Selon elle, dans son tweet, “c’est une falsification de l’histoire de notre pays que de demander au FCC de se taire sous prétexte qu’il n’a pas participé au processus électoral, ce qui est vrai d’ailleurs et que tout le monde constate aujourd’hui”.

Elle rappelle que l’UDPS avait fait de même en 2006 en refusant non seulement le processus électoral, mais aussi le processus de la transition qui avait abouti à l’époque au 1+4. Quand le premier délai de la transition était arrivé à son terme, c’est le regretté patriarche Étienne TSHISEKEDI qui avait déclaré que le “30 juin tout s’arrête” et à l’époque, ce sont des faits historiques, la personne qui avait menacé la marche de l’opposition, s’appelait Monsieur Jean-Pierre BEMBA GOMBO aujourd’hui VPM, Ministre de la Défense, alors que c’est la même UDPS qui est au pouvoir.  » Donc, c’est faux de dire que l’UDPS n’avait pas pris la parole publique en 2006, parce qu’il avait boycotté tous les processus de la transition. Aucun pouvoir ne peut empêcher une formation politique de s’exprimer », a-t-elle affirmé.

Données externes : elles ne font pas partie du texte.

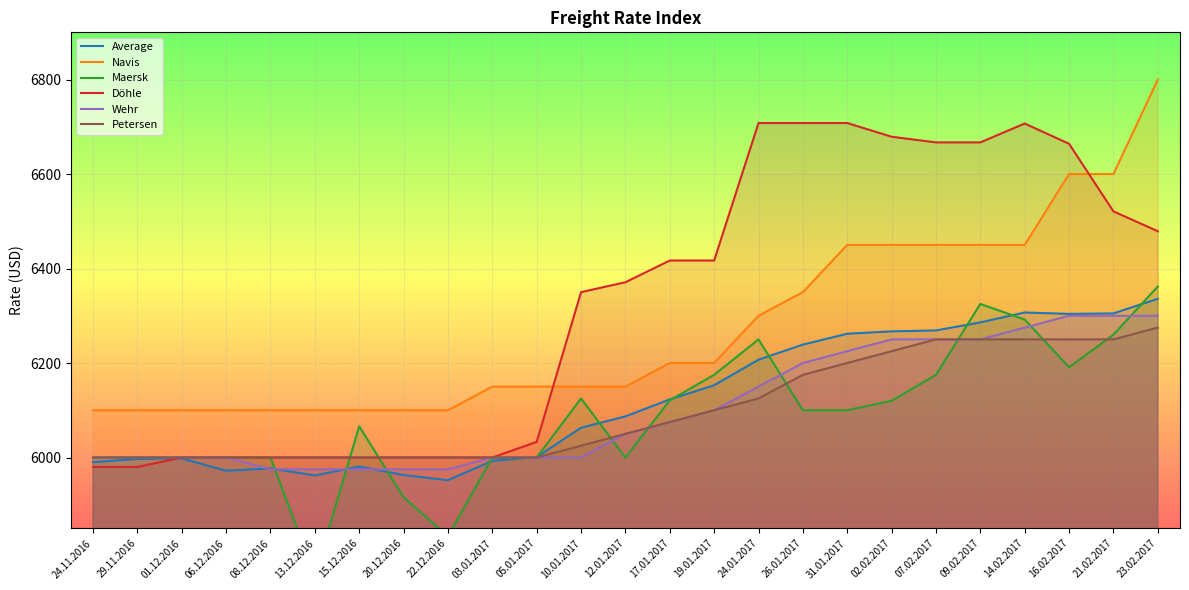

What is the label of the 22nd point from the left?

14.02.2017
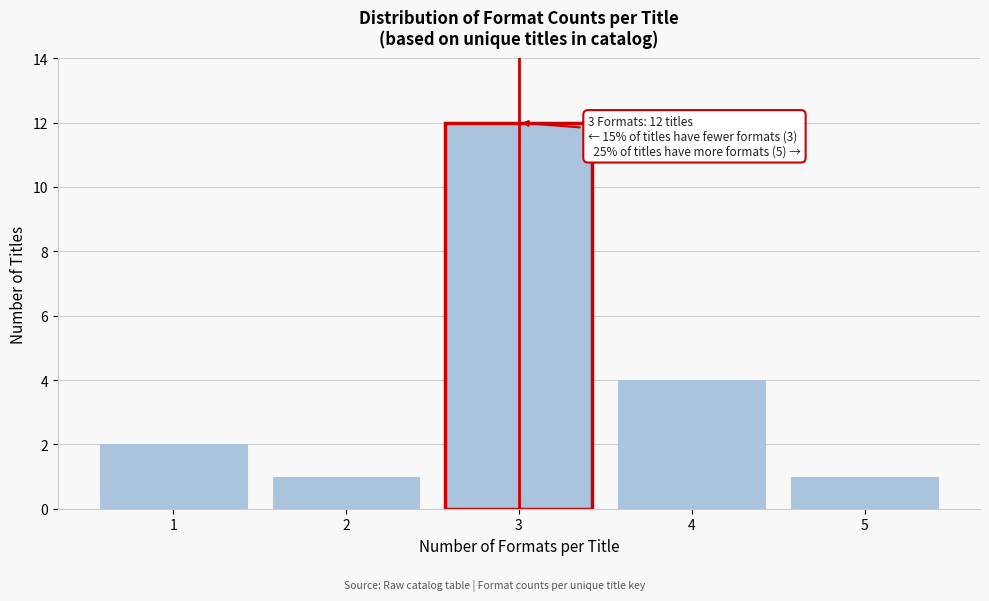

Reading left to right, list all the values displayed in this chart.

2	1	12	4	1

Elle avait souligné en début de semaine que, puisque toute l’opposition rejoint aujourd’hui la position du FCC, ce qu’il fallait faire dès le départ du processus électoral, il faut désormais, exiger la recomposition du bureau de la CENI pour l’organisation de nouvelles élections transparentes et crédibles avec professionnalisme.

Pour garantir le respect de la constitution dans toute sa lettre, elle propose une nouvelle loi électorale inclusive et la recomposition des membres qui forment la cour constitutionnelle, organe qui doit rassurer tout le monde et faire respecter la constitution.

Sans ces préalables, même si les élections sont réorganisées, les mêmes effets dénoncés aujourd’hui se reproduiront. ».